Instruction: Search the lines of the records for the word "Profile", and copy every line that has it.

(Source data)
• • •
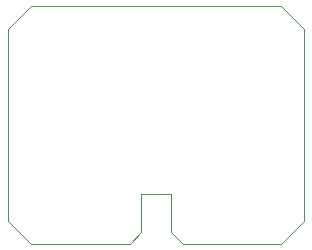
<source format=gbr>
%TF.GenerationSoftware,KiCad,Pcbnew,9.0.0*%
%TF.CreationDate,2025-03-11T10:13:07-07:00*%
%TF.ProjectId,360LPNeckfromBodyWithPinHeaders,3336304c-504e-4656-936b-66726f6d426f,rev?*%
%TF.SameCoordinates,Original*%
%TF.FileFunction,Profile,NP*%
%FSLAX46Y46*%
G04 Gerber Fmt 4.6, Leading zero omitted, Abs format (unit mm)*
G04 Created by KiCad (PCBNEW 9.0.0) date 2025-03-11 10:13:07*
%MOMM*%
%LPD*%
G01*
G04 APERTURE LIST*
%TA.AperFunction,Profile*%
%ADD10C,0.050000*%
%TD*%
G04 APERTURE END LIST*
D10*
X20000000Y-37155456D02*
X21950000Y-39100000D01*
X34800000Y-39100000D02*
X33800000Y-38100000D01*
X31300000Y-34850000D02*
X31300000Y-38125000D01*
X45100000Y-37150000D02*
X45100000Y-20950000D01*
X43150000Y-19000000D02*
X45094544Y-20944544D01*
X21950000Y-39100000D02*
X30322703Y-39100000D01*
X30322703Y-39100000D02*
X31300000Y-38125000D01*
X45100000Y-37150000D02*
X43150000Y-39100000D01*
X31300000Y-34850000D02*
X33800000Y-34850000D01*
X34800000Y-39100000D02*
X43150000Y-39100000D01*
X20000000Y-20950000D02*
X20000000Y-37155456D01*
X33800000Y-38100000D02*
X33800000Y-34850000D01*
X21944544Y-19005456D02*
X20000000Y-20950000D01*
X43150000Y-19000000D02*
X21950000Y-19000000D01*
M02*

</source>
• • •
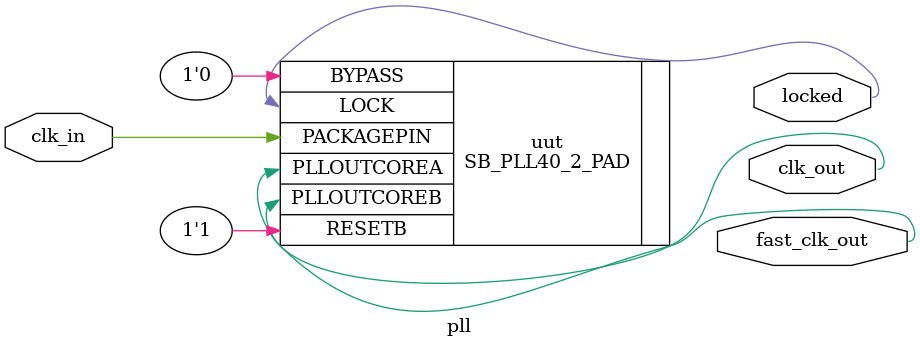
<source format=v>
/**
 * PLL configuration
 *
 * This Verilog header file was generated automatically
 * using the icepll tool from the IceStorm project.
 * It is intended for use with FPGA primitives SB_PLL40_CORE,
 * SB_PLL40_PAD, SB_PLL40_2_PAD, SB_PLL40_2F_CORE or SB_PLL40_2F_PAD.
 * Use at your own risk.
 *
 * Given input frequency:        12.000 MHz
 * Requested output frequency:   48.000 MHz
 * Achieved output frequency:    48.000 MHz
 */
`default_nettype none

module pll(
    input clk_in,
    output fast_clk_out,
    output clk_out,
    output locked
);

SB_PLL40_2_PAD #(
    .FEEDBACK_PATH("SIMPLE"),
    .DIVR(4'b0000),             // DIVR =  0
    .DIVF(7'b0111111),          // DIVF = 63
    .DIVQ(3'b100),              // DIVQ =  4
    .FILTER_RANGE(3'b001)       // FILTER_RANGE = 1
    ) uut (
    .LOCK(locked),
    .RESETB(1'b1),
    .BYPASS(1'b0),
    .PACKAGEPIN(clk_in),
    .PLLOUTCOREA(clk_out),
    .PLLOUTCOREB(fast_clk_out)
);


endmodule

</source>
• • •
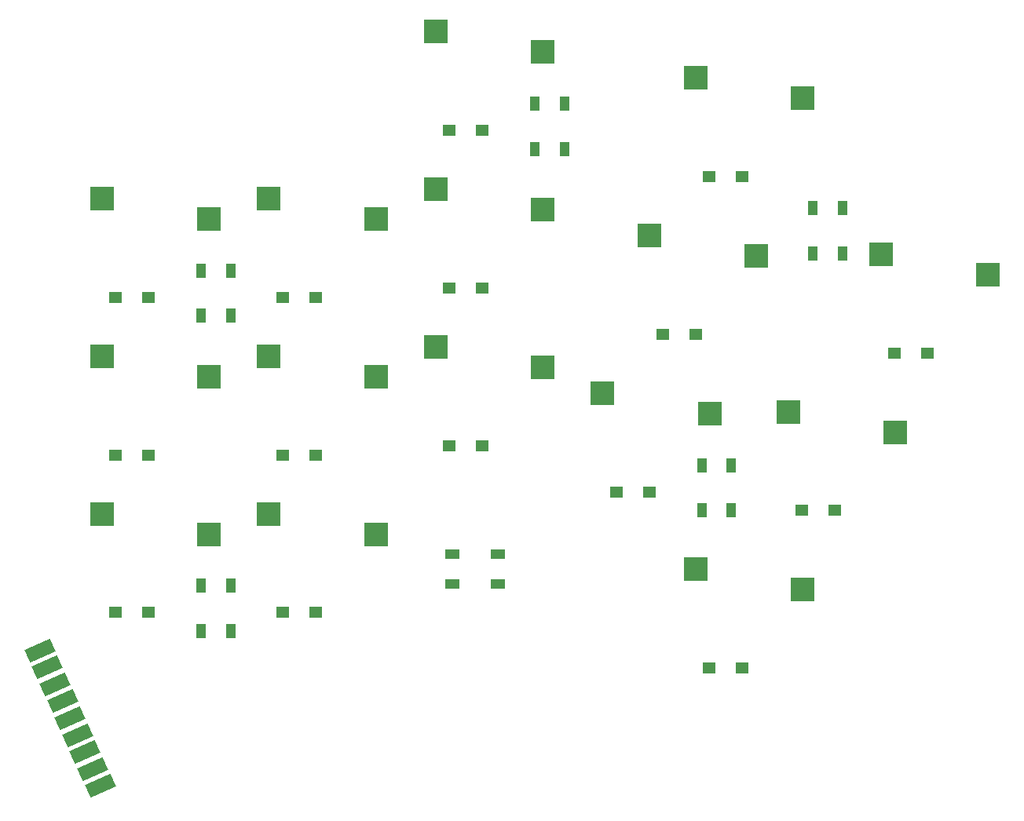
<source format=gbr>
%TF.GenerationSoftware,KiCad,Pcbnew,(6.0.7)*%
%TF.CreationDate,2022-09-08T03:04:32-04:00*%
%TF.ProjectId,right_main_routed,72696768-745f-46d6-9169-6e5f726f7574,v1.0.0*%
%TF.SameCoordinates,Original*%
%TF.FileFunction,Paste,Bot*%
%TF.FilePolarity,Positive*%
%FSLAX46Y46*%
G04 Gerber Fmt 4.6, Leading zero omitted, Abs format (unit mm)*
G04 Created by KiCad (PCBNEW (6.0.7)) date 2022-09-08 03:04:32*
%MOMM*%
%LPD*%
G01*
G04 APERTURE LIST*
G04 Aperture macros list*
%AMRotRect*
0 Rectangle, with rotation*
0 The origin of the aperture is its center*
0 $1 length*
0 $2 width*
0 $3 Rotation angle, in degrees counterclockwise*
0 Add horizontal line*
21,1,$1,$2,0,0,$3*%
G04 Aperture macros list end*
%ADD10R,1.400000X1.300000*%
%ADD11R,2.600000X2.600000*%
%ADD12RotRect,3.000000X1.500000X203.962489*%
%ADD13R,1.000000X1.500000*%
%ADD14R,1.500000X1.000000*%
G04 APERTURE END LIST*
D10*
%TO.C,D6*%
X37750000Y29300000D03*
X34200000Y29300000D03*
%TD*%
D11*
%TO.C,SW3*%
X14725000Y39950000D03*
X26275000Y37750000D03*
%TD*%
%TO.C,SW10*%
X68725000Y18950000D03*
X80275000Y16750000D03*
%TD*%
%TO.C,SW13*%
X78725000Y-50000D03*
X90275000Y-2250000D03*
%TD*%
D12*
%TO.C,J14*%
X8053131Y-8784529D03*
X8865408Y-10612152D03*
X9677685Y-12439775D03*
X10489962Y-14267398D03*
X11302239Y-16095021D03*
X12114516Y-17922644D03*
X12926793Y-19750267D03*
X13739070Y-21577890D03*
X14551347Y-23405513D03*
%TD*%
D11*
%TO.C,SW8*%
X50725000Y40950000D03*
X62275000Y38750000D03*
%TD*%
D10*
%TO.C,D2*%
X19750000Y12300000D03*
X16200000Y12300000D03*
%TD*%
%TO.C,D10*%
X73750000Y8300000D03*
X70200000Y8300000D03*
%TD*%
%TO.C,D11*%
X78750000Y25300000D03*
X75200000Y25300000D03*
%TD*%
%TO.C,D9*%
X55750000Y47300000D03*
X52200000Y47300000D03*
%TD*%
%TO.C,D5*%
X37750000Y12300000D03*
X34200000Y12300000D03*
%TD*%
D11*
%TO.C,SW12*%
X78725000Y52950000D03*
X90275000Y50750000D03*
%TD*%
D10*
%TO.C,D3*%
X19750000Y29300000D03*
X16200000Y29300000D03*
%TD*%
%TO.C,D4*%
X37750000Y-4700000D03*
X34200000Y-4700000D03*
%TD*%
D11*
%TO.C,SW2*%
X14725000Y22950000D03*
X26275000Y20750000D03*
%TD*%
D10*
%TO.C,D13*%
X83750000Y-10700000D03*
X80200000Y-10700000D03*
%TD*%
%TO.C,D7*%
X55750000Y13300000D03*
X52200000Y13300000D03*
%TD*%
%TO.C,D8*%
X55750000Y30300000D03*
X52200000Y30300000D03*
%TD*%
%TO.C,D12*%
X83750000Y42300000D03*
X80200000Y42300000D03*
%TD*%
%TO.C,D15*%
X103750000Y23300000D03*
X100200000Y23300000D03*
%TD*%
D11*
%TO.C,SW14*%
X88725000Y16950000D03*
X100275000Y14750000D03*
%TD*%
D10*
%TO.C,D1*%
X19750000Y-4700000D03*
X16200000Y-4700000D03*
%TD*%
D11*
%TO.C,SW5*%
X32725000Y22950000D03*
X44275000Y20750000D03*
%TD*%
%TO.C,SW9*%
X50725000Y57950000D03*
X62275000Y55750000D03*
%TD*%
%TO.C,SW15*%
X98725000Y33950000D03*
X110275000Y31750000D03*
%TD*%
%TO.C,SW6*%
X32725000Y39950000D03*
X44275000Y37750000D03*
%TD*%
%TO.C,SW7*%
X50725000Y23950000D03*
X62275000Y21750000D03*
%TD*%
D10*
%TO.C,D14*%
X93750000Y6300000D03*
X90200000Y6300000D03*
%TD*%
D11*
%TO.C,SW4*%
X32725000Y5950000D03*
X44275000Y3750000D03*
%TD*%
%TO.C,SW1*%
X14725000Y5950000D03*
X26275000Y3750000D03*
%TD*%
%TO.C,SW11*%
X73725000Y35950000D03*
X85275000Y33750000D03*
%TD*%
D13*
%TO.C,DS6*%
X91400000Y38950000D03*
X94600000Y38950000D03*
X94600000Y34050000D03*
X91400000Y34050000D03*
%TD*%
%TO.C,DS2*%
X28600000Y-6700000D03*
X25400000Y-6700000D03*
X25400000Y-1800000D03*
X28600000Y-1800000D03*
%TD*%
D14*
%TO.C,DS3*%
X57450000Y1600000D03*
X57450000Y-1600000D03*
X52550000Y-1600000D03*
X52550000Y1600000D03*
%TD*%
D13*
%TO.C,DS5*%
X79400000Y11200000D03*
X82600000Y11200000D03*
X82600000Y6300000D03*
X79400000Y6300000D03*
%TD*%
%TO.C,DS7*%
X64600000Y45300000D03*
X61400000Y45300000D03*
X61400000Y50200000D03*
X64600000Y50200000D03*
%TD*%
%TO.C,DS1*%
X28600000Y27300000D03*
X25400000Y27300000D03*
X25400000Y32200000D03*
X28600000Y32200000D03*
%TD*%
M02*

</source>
• • •
Task result:
%TF.FileFunction,Profile,NP*%
%TA.AperFunction,Profile*%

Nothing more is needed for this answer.